What you need to do: Copy the records exactly, leaving out every picture.
BEGIN Given entries
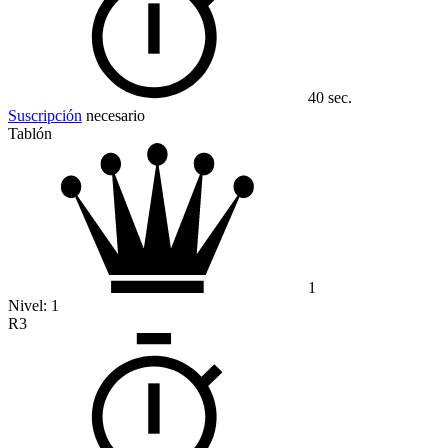
40 sec.
Suscripción
necesario
Tablón
1
Nivel:
1
R3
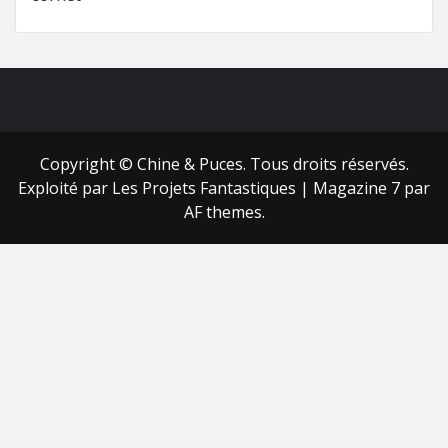
FB
RSS
Copyright © Chine & Puces. Tous droits réservés.
Exploité par Les Projets Fantastiques
|
Magazine 7
par
AF themes.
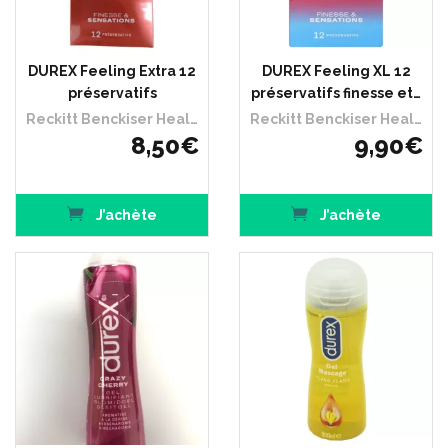
DUREX Feeling Extra 12
DUREX Feeling XL 12
préservatifs
préservatifs finesse et…
Reckitt Benckiser Healthcare France
Reckitt Benckiser Healthcare France
8
,
50
€
9
,
90
€
J’achète
J’achète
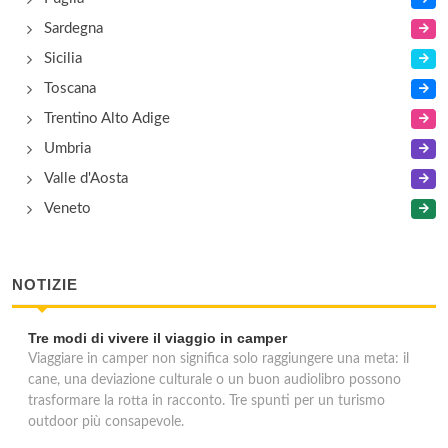
Sardegna
Sicilia
Toscana
Trentino Alto Adige
Umbria
Valle d'Aosta
Veneto
NOTIZIE
Tre modi di vivere il viaggio in camper
Viaggiare in camper non significa solo raggiungere una meta: il
cane, una deviazione culturale o un buon audiolibro possono
trasformare la rotta in racconto. Tre spunti per un turismo
outdoor più consapevole.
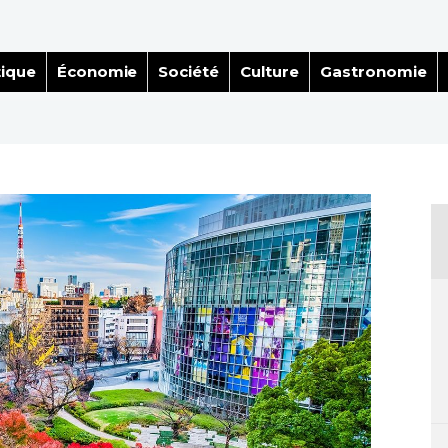
tique
Économie
Société
Culture
Gastronomie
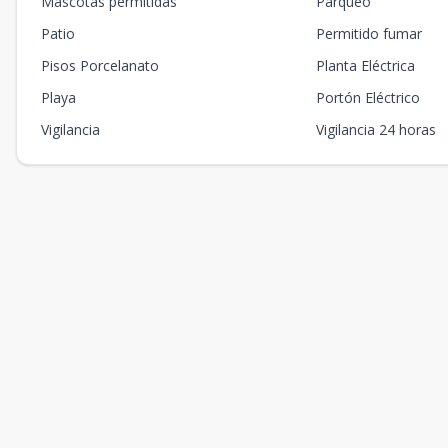
Mascotas permitidas
Parqueo
Patio
Permitido fumar
Pisos Porcelanato
Planta Eléctrica
Playa
Portón Eléctrico
Vigilancia
Vigilancia 24 horas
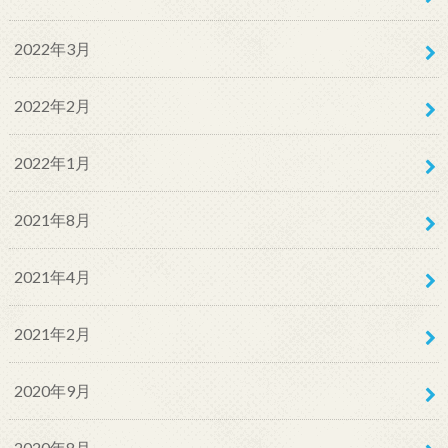
2022年3月
2022年2月
2022年1月
2021年8月
2021年4月
2021年2月
2020年9月
2020年8月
END Given entries
Problem solution:
40 sec.
Suscripción
necesario
Tablón
1
Nivel:
1
R3
FB
RSS
Copyright © Chine & Puces. Tous droits réservés.
Exploité par Les Projets Fantastiques
|
Magazine 7
par
AF themes.
DUREX Feeling Extra 12
DUREX Feeling XL 12
préservatifs
préservatifs finesse et…
Reckitt Benckiser Healthcare France
Reckitt Benckiser Healthcare France
8
,
50
€
9
,
90
€
J’achète
J’achète
Sardegna
Sicilia
Toscana
Trentino Alto Adige
Umbria
Valle d'Aosta
Veneto
NOTIZIE
Tre modi di vivere il viaggio in camper
Viaggiare in camper non significa solo raggiungere una meta: il
cane, una deviazione culturale o un buon audiolibro possono
trasformare la rotta in racconto. Tre spunti per un turismo
outdoor più consapevole.
tique
Économie
Société
Culture
Gastronomie
Mascotas permitidas
Parqueo
Patio
Permitido fumar
Pisos Porcelanato
Planta Eléctrica
Playa
Portón Eléctrico
Vigilancia
Vigilancia 24 horas
2022年3月
2022年2月
2022年1月
2021年8月
2021年4月
2021年2月
2020年9月
2020年8月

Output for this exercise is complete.